(PROBLEM TO WORK ON)
Pull from the data below each line where the word "administrativas" occurs, and copy it.

STORED DATA: Begin

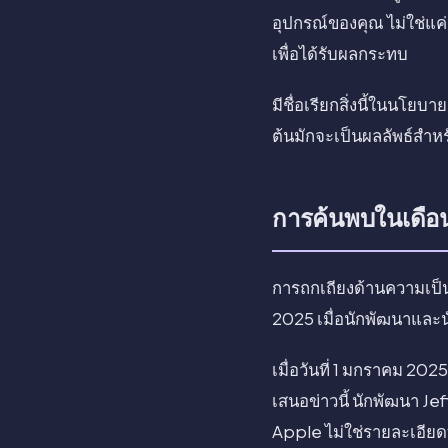
อุปกรณ์ของคุณ ไม่ใช่แค่
เพื่อได้รับผลกระทบ
มีชื่อเรียกสิ่งนี้ในนโยบ
ต้นมักจะเป็นผลลัพธ์สำ
การค้นพบในเดื
การถกเถียงด้านความเป
2025 เมื่อนักพัฒนาและน
เมื่อวันที่ 1 มกราคม 20
เสนอข่าวนี้ นักพัฒนา J
Apple ไม่ใช่รายละเอียดท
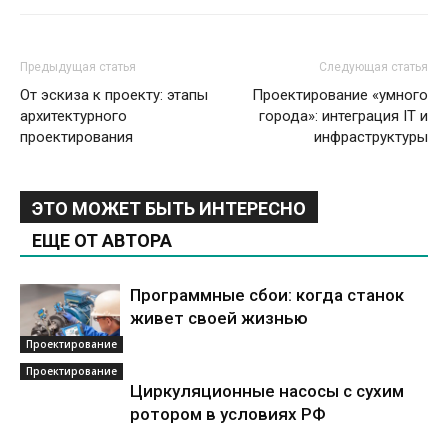
Предыдущая статья
Следующая статья
От эскиза к проекту: этапы
Проектирование «умного
архитектурного
города»: интеграция IT и
проектирования
инфраструктуры
ЭТО МОЖЕТ БЫТЬ ИНТЕРЕСНО
ЕЩЕ ОТ АВТОРА
Программные сбои: когда станок
живет своей жизнью
Проектирование
Проектирование
Циркуляционные насосы с сухим
ротором в условиях РФ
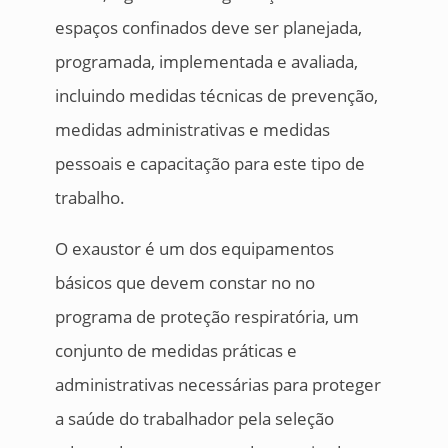
espaços confinados deve ser planejada,
programada, implementada e avaliada,
incluindo medidas técnicas de prevenção,
medidas administrativas e medidas
pessoais e capacitação para este tipo de
trabalho.
O exaustor é um dos equipamentos
básicos que devem constar no no
programa de proteção respiratória, um
conjunto de medidas práticas e
administrativas necessárias para proteger
a saúde do trabalhador pela seleção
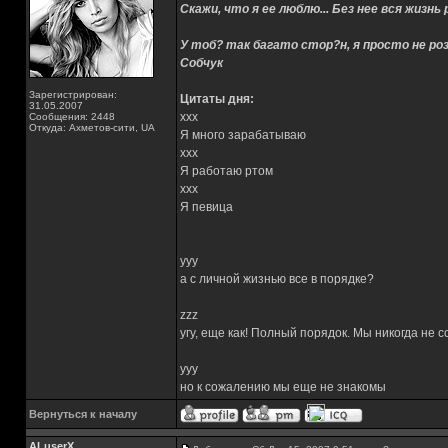
Скажи, что я ее люблю... Без нее вся жизнь 
У тоб? так багато стор?н, я просто не роз
Собчук
Зарегистрирован:
Цитаты дня:
31.05.2007
xxx
Сообщения: 2448
Откуда: Ахметов-сити, UA
Я много зарабатываю
xxx
Я работаю ртом
xxx
Я певица
yyy
а с личной жизнью все в порядке?
zzz
угу, еще как! Полный порядок. Мы никогда не 
yyy
но к сожалению мы еще не знакомы
Вернуться к началу
ALuserX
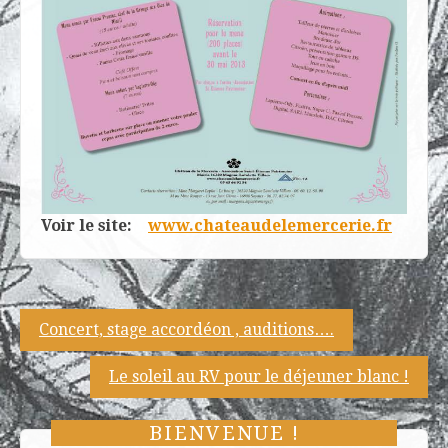
Voir le site:
www.chateaudelemercerie.fr
Navigation
Concert, stage accordéon , auditions….
de
Le soleil au RV pour le déjeuner blanc !
l’article
BIENVENUE !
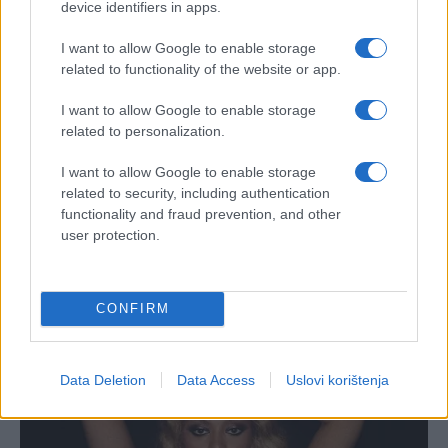
device identifiers in apps.
I want to allow Google to enable storage
related to functionality of the website or app.
I want to allow Google to enable storage
related to personalization.
I want to allow Google to enable storage
related to security, including authentication
functionality and fraud prevention, and other
user protection.
CONFIRM
Data Deletion
Data Access
Uslovi korištenja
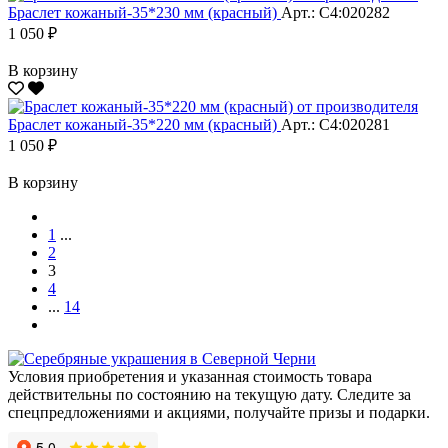
Браслет кожаный-35*230 мм (красный)
Арт.: С4:020282
1 050 ₽
В корзину
Браслет кожаный-35*220 мм (красный)
Арт.: С4:020281
1 050 ₽
В корзину
1
...
2
3
4
...
14
Условия приобретения и указанная стоимость товара
действительны по состоянию на текущую дату. Следите за
спецпредложениями и акциями, получайте призы и подарки.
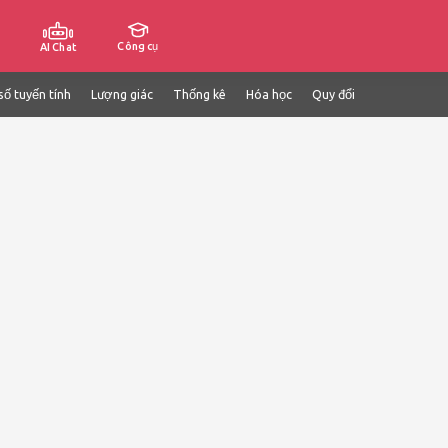
Công cụ
AI Chat
số tuyến tính
Lượng giác
Thống kê
Hóa học
Quy đổi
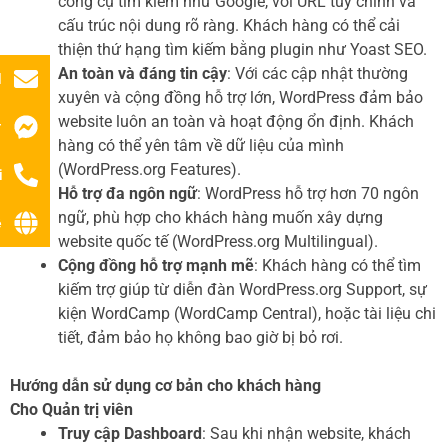
công cụ tìm kiếm như Google, với URL tùy chỉnh và
cấu trúc nội dung rõ ràng. Khách hàng có thể cải
thiện thứ hạng tìm kiếm bằng plugin như Yoast SEO.
An toàn và đáng tin cậy
: Với các cập nhật thường
l
xuyên và cộng đồng hỗ trợ lớn, WordPress đảm bảo
website luôn an toàn và hoạt động ổn định. Khách
r
hàng có thể yên tâm về dữ liệu của mình
(WordPress.org Features).
i
Hỗ trợ đa ngôn ngữ
: WordPress hỗ trợ hơn 70 ngôn
ngữ, phù hợp cho khách hàng muốn xây dựng
ệ
website quốc tế (WordPress.org Multilingual).
Cộng đồng hỗ trợ mạnh mẽ
: Khách hàng có thể tìm
kiếm trợ giúp từ diễn đàn WordPress.org Support, sự
kiện WordCamp (WordCamp Central), hoặc tài liệu chi
tiết, đảm bảo họ không bao giờ bị bỏ rơi.
Hướng dẫn sử dụng cơ bản cho khách hàng
Cho Quản trị viên
Truy cập Dashboard
: Sau khi nhận website, khách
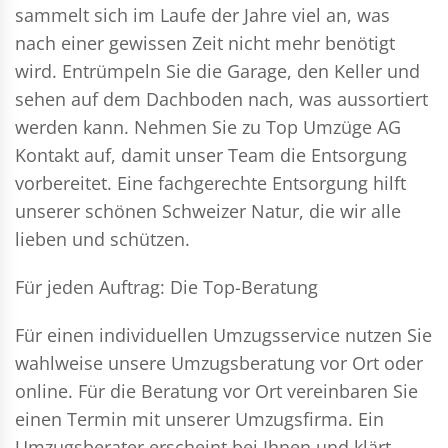
sammelt sich im Laufe der Jahre viel an, was
nach einer gewissen Zeit nicht mehr benötigt
wird. Entrümpeln Sie die Garage, den Keller und
sehen auf dem Dachboden nach, was aussortiert
werden kann. Nehmen Sie zu Top Umzüge AG
Kontakt auf, damit unser Team die Entsorgung
vorbereitet. Eine fachgerechte Entsorgung hilft
unserer schönen Schweizer Natur, die wir alle
lieben und schützen.
Für jeden Auftrag: Die Top-Beratung
Für einen individuellen Umzugsservice nutzen Sie
wahlweise unsere Umzugsberatung vor Ort oder
online. Für die Beratung vor Ort vereinbaren Sie
einen Termin mit unserer Umzugsfirma. Ein
Umzugsberater erscheint bei Ihnen und klärt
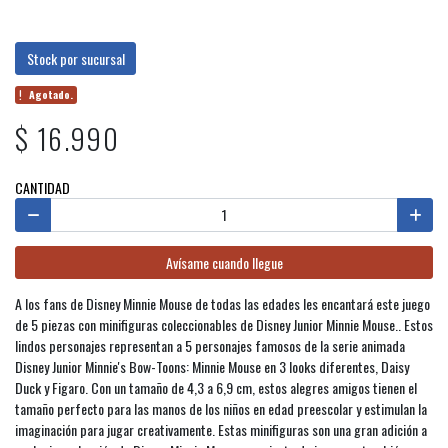
Stock por sucursal
Agotado.
$ 16.990
CANTIDAD
Avísame cuando llegue
A los fans de Disney Minnie Mouse de todas las edades les encantará este juego
de 5 piezas con minifiguras coleccionables de Disney Junior Minnie Mouse.. Estos
lindos personajes representan a 5 personajes famosos de la serie animada
Disney Junior Minnie's Bow-Toons: Minnie Mouse en 3 looks diferentes, Daisy
Duck y Figaro. Con un tamaño de 4,3 a 6,9 cm, estos alegres amigos tienen el
tamaño perfecto para las manos de los niños en edad preescolar y estimulan la
imaginación para jugar creativamente. Estas minifiguras son una gran adición a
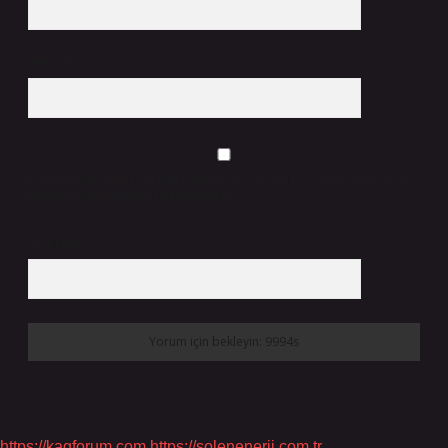
Web Sitesi
Daha sonraki yorumlarımda kullanılması için adım, e-posta adresim ve
site adresim bu tarayıcıya kaydedilsin.
9 - 5 kaçtır?
*
https://kagforum.com
https://solenenerji.com.tr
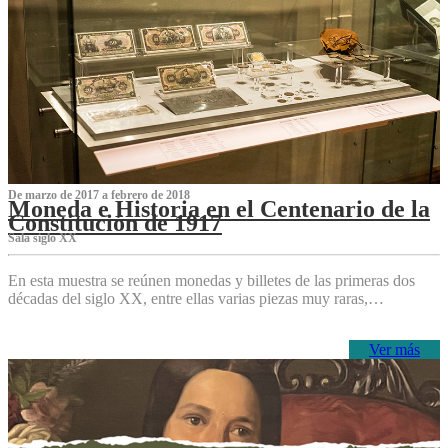
De marzo de 2017 a febrero de 2018
Moneda e Historia en el Centenario de la
Constitución de 1917
Sala siglo XX
En esta muestra se reúnen monedas y billetes de las primeras dos
décadas del siglo XX, entre ellas varias piezas muy raras,…
Ver más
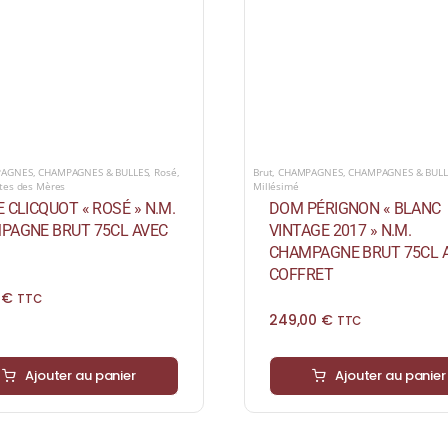
PAGNES
,
CHAMPAGNES & BULLES
,
Rosé
,
Brut
,
CHAMPAGNES
,
CHAMPAGNES & BULL
êtes des Mères
Millésimé
 CLICQUOT « ROSÉ » N.M.
DOM PÉRIGNON « BLANC
PAGNE BRUT 75CL AVEC
VINTAGE 2017 » N.M.
CHAMPAGNE BRUT 75CL 
COFFRET
0
€
TTC
249,00
€
TTC
Ajouter au panier
Ajouter au panier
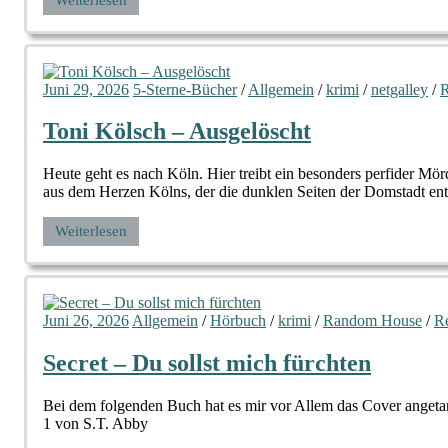
Juni 29, 2026
5-Sterne-Bücher
/
Allgemein
/
krimi
/
netgalley
/
R
Toni Kölsch – Ausgelöscht
Heute geht es nach Köln. Hier treibt ein besonders perfider M
aus dem Herzen Kölns, der die dunklen Seiten der Domstadt ent
Weiterlesen
Juni 26, 2026
Allgemein
/
Hörbuch
/
krimi
/
Random House
/
R
Secret – Du sollst mich fürchten
Bei dem folgenden Buch hat es mir vor Allem das Cover angetan.
1 von S.T. Abby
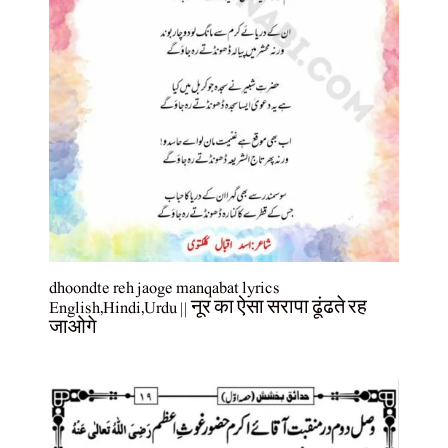
dhoondte reh jaoge manqabat lyrics
English,Hindi,Urdu || नूर का ऐसा सरापा ढूंढते रह
जाओगे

STORED DATA: End

(SOLUTION)
medidas administrativas e medidas
administrativas necessárias para proteger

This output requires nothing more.